1. Determine which filesystem page needed(according the path of file, if an file path has  "/root" as prefix mean to find the file in disks mounted as "/root" mountpoint )

2. Allocate enough memory pages in kernel space to hold the identified fileysystem pages.

3. Establish mappings between memory pages and the filesystem pages stored in disk.

4. Instructions runs in CPU may need code in a virtual address which is in memory(MMU find the page desired not in memory), then CPU raise page faults for each of those memory pages.

5. Linux operating system will allocate more pages to the process, filling those pages with data from disk, configuring the MMU, and CPU continue works.

The Filesystem data is cached libk other memory pages. On subsequent I/O requests, some or all of the file data may still be present in physical and can be reused without rereading from disk. Just like the coying file example in 1.1.

1.4 FIle Locking

File locking is a scheme in which a process can prevent others from accessing data stored in the private space.

1.5 Stream I/O

Not all I/O is block-oriented, There is also stream I/O modled as on a pipeline. The bytes of an I/O stream must be accessed sequentially. TTY(console) devices, print ports, and network connections are common examples of streams.
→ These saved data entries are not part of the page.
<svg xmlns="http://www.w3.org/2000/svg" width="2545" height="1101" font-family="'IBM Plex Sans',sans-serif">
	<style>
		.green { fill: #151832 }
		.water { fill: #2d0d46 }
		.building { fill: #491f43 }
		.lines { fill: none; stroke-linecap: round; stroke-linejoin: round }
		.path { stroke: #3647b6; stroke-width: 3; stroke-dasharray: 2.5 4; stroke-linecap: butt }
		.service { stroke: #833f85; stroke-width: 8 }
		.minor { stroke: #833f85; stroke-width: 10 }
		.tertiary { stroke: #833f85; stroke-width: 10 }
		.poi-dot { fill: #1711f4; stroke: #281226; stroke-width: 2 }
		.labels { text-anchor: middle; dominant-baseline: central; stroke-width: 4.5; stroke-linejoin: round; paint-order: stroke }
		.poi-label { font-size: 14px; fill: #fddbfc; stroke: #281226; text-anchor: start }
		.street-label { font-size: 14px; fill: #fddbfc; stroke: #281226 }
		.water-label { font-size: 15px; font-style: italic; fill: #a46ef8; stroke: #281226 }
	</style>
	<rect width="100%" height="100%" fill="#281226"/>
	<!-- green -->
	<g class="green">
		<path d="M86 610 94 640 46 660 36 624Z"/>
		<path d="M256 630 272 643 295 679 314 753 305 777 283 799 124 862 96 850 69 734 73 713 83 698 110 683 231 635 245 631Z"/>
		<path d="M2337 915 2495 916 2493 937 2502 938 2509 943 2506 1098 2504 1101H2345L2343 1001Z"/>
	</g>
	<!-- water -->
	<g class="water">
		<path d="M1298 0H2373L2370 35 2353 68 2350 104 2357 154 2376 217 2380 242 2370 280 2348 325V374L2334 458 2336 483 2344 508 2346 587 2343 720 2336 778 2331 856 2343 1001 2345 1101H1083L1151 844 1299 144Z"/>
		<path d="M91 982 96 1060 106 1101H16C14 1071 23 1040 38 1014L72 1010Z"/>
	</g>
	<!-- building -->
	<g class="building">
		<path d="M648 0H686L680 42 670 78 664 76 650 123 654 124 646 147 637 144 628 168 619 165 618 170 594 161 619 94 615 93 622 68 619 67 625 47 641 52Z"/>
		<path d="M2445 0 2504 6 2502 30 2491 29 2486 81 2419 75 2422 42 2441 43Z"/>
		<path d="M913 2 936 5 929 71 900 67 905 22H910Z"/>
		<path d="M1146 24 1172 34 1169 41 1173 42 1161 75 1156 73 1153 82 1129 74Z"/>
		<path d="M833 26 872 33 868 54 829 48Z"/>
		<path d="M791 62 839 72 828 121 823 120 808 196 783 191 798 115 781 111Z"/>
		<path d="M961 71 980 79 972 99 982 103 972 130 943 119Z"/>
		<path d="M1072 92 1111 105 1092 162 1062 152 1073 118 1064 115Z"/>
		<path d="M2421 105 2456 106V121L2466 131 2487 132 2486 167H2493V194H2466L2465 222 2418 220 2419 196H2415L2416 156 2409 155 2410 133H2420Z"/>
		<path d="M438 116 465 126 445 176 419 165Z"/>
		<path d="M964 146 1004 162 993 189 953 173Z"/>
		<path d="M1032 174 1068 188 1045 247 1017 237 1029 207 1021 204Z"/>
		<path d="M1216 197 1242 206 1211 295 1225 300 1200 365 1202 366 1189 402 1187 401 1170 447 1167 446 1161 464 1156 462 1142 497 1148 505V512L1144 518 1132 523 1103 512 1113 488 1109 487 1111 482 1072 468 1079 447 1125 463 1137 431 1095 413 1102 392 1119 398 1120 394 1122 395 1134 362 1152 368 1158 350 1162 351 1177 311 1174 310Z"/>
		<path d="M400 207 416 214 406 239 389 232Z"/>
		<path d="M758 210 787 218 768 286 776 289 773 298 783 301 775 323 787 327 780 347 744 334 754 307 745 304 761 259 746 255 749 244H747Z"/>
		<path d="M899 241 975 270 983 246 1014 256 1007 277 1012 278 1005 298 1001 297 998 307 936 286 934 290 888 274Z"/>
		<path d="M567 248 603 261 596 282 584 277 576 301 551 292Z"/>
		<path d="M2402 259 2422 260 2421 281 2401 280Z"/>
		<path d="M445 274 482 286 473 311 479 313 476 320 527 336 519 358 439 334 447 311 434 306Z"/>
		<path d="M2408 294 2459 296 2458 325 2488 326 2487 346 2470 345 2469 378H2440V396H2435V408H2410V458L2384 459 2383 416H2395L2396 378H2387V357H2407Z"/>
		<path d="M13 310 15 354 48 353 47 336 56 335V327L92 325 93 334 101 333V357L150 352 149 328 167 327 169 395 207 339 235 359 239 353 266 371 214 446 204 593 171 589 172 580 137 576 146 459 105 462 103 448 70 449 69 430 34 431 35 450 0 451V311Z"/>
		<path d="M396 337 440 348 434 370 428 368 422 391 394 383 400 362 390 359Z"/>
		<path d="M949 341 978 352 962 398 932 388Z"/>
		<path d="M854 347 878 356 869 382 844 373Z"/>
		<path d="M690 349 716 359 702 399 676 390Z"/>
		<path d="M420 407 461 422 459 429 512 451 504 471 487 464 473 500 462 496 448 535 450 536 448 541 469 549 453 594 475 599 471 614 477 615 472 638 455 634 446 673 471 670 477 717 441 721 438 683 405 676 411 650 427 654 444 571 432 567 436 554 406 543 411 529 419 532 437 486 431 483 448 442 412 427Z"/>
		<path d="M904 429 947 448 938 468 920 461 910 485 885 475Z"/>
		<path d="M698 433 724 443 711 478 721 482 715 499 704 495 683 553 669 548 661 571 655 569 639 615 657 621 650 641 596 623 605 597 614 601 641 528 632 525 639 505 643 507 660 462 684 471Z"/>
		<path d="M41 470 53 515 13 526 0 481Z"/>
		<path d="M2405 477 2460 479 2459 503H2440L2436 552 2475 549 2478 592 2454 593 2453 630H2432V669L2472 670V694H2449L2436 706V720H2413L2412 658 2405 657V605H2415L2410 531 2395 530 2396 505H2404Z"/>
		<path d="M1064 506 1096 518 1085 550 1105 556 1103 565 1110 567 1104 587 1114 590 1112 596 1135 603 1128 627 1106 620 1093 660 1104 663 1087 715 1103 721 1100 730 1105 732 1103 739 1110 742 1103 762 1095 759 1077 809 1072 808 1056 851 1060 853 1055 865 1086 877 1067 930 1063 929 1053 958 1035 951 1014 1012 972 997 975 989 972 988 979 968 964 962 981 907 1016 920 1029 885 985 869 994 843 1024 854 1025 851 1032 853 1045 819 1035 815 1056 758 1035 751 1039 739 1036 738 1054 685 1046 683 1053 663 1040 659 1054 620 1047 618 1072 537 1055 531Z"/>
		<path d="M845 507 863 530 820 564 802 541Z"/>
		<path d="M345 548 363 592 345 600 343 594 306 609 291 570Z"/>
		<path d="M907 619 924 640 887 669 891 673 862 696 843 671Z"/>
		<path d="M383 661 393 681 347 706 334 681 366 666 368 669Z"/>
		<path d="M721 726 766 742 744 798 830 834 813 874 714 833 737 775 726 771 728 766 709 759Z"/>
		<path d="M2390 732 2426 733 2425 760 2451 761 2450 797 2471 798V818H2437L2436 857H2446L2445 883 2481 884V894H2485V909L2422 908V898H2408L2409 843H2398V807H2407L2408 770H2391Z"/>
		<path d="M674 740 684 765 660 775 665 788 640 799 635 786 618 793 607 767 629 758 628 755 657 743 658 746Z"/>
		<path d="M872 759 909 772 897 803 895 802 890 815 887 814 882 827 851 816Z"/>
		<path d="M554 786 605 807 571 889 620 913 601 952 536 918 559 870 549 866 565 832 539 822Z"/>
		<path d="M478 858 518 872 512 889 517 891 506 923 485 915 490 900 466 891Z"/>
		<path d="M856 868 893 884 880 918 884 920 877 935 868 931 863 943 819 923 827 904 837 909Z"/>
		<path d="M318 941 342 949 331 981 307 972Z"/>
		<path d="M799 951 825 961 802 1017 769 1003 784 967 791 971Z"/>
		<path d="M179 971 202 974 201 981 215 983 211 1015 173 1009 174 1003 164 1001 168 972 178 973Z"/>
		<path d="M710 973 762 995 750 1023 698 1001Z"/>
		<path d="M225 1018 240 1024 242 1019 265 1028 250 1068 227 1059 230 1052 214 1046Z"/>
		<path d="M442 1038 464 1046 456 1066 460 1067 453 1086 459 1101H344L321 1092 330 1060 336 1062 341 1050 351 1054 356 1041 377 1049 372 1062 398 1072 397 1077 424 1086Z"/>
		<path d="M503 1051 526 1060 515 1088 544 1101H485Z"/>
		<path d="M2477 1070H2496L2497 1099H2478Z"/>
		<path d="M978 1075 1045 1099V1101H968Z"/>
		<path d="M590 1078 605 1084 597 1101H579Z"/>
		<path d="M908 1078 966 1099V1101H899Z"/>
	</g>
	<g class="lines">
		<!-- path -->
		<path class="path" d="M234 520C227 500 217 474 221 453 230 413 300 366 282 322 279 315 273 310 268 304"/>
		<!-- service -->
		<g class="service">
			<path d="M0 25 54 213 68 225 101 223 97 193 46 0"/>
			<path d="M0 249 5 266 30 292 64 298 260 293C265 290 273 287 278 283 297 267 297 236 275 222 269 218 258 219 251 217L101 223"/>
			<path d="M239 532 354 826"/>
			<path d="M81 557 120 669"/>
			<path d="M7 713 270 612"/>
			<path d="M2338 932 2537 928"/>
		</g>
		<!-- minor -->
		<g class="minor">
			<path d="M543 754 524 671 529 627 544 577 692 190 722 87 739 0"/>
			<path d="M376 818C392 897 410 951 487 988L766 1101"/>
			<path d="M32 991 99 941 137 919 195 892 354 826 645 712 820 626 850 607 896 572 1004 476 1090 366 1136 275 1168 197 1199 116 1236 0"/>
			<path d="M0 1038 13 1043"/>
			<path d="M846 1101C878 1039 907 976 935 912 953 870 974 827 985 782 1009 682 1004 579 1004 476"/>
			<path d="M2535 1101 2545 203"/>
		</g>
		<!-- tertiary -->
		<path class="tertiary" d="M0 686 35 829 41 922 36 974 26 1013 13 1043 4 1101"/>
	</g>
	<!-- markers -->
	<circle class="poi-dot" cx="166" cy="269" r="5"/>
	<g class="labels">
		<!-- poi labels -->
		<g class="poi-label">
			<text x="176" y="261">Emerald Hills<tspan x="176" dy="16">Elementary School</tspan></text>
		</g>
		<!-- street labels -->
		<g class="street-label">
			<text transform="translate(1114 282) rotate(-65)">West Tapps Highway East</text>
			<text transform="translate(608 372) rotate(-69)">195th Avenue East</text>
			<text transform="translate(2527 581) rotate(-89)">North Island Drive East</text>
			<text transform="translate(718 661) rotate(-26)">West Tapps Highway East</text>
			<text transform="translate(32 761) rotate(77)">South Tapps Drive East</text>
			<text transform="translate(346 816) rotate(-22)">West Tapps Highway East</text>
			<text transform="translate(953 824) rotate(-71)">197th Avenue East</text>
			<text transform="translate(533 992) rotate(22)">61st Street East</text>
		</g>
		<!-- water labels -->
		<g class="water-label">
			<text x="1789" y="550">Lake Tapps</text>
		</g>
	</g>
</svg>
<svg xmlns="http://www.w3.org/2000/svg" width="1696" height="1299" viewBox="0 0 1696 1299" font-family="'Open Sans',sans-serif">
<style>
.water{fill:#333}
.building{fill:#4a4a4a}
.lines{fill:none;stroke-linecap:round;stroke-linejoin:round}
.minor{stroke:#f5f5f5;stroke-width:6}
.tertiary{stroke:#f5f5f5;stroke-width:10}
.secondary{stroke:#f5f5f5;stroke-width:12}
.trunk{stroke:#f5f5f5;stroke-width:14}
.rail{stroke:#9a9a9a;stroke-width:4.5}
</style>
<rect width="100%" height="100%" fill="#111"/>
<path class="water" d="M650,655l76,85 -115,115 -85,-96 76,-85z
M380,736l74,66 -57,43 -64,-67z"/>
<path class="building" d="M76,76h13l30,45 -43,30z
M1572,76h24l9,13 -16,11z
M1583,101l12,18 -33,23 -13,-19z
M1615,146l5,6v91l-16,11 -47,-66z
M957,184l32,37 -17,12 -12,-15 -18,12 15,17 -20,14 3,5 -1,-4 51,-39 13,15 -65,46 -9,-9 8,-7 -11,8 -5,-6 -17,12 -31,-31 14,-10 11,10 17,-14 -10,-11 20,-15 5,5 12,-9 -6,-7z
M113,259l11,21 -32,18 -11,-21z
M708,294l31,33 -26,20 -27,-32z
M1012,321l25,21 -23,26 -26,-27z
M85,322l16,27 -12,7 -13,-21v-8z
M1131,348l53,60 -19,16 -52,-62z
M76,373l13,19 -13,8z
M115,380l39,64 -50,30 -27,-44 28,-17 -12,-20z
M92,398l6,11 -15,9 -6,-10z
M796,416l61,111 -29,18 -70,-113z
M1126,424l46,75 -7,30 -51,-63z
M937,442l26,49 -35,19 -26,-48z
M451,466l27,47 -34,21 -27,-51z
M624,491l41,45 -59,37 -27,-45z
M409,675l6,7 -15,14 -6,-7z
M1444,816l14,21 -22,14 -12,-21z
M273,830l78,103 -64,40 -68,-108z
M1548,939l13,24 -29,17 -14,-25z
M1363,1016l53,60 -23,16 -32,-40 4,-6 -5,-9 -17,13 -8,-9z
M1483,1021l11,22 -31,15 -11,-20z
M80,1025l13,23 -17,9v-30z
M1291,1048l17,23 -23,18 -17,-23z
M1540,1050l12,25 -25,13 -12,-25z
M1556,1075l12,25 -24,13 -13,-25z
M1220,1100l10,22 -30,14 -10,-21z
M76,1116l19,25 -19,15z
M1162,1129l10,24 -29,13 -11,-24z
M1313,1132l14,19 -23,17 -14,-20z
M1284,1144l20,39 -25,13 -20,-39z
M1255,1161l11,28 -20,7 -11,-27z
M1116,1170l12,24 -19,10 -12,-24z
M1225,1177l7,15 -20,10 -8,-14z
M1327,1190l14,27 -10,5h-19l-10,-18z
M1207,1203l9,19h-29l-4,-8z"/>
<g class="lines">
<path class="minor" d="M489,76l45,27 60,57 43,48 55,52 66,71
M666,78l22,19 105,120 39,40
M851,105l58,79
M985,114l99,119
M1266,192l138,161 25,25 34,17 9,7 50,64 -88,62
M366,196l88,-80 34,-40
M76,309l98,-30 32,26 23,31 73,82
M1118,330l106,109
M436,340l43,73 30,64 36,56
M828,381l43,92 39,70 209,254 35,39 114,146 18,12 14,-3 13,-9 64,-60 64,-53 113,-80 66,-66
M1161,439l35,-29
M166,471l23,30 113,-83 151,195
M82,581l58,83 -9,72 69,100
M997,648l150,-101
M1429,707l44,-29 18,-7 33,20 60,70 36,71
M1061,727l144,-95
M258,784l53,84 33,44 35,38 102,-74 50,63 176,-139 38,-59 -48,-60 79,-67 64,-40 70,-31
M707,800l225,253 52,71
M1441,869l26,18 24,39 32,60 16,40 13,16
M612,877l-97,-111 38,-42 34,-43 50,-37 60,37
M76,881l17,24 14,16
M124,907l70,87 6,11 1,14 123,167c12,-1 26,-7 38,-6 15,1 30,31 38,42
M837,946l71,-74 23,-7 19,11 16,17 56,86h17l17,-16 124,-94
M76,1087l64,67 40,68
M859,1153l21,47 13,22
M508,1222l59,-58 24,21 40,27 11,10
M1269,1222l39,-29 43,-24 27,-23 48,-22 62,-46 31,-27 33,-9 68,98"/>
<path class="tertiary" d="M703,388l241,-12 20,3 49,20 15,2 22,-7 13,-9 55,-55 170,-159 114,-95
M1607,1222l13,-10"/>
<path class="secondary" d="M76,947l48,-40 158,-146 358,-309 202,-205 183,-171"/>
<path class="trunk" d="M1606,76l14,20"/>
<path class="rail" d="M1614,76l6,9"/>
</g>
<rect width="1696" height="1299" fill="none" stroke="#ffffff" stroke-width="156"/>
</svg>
Streams are generally, but not necessarily, slower than block devices and are often as the source of the intermittent input. Most OS allows streams to be placed into non-blocking mode, which permits a process to check if input is avavible on the stream without getting stuck to waiting input.

Another ability is for stream is readiness selection. This is similiar to non-blocking mode, but offloads the check for whether the process is ready to the operating system. The operating system can be told to watch a collection of streams and returns an indication to the process about which streams are ready.This ability permits a process to multiplex many active streams using common code and a single thread by leveraging the readiness information returned by the operating system. This is widely used in network servers to handle large numbers of network connections. Readiness selection is essential for high-volume scaling.